JOURNAL ENTRIES by Sabine Moritz
ケルンを拠点に活動するドイツ人アーティスト、ザビーネ・モーリッツ(Sabine Moritz)の作品集。2020年にロンドン・ソーホーにあるギャラリー「HENI」で開催された展覧会に伴い刊行された。世界が前例のない激動を経験した2020年3月から6月の間に制作した新作シリーズの全37点を、豊富な図版で紹介する。

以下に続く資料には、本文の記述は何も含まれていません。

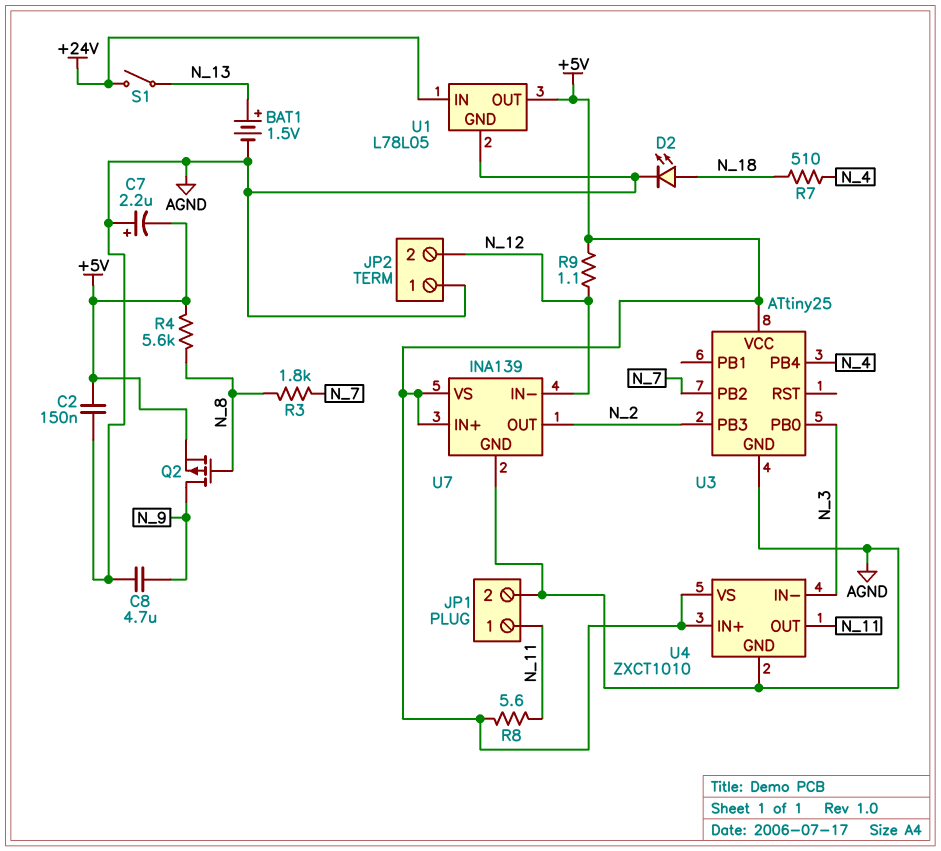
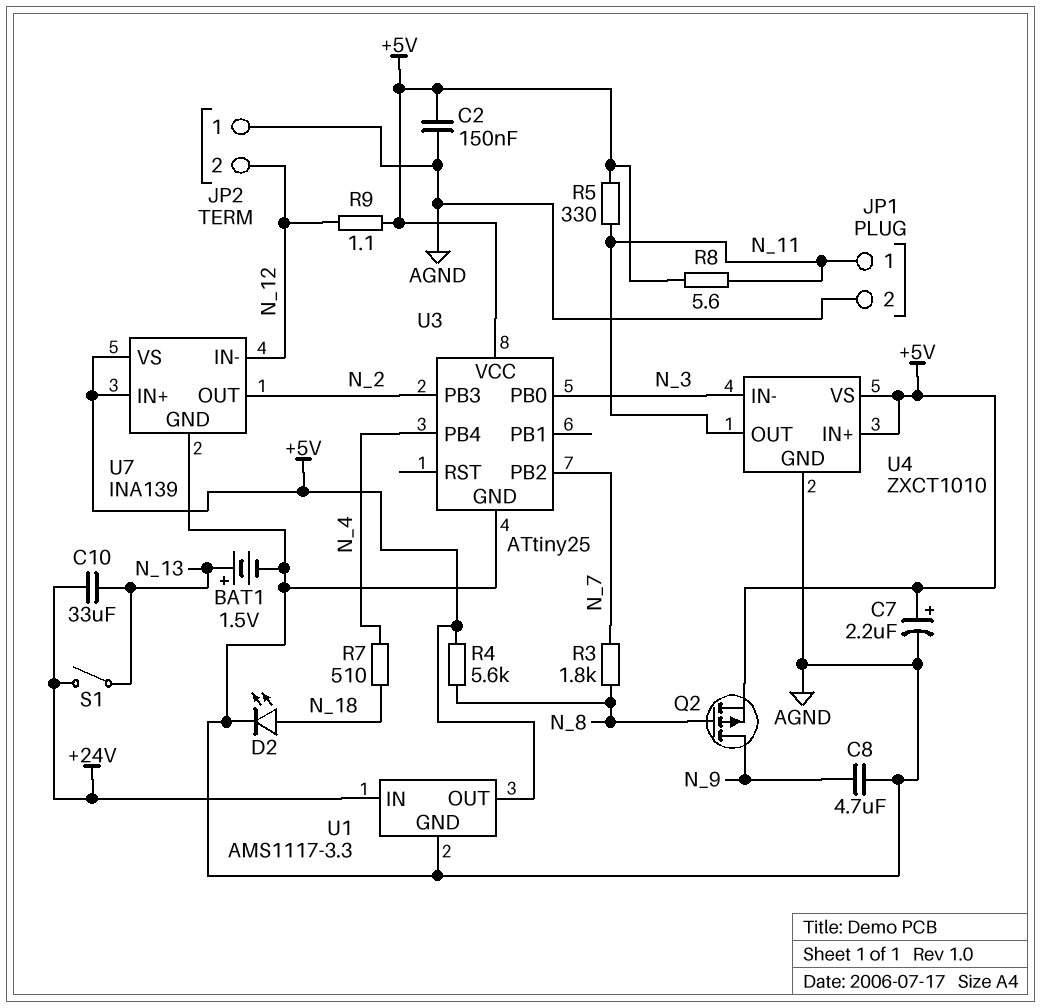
C7: 2.2uF (plus AGND, minus +5V) -> 2.2uF (plus +5V, minus AGND)
C10: none -> 33uF (+24V, N_13)
R5: none -> 330 (+5V, N_11)
U1: L78L05 -> AMS1117-3.3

作者の作品に繰り返し登場するシンボルであるバラの銅版画(エッチング)をベースに、瞑想的な日々の実践の中で、線、トーン、色彩を実験的駆使して表現している。木炭、オイルパステル、油絵具で手彩色され仕上げられた作品は、作者の幅広いジェスチャーとマークメイキングが表現されている。この37点の作品は、アメリカ人作家であるガートルード・スタイン(Gertrude Stein)の詩『聖なるエミリー(Sacred Emily)』(1913年)と共に全ページに渡って収録されている。
ガートルード・スタインの有名な詩の一節「バラはバラでありバラでありバラである(Rose is a rose is a rose is a rose.)」でリフレインされるように、作者はドローイングと版画を通じてバラを繰り返し実験的に表現している。スタインは1913年に書き下ろした詩で初めてこの詩行を書いたが、その詩全体の広い文脈は多くの読者に知られていない。本書では、各作品と10行で構成されているスタンザ(節)と並行して詩全体が収録されている。作者のドローイングは、スタインの言葉と自由で開放的な実験のシンフォニーを通じて対話している。
作者は、シンプルな芸術的な忍耐行為を用いることで、バラのエッチングによる無限の形を探求し、それはスタインの 「継続的現在("continuous present”)」と深く共鳴している。本書は、人類史上、比類のない激動の瞬間の中で過ぎ行く日々や、長期にわたる熟考の時間を、親密なドローイングで美しく捉えた「カプセル」である。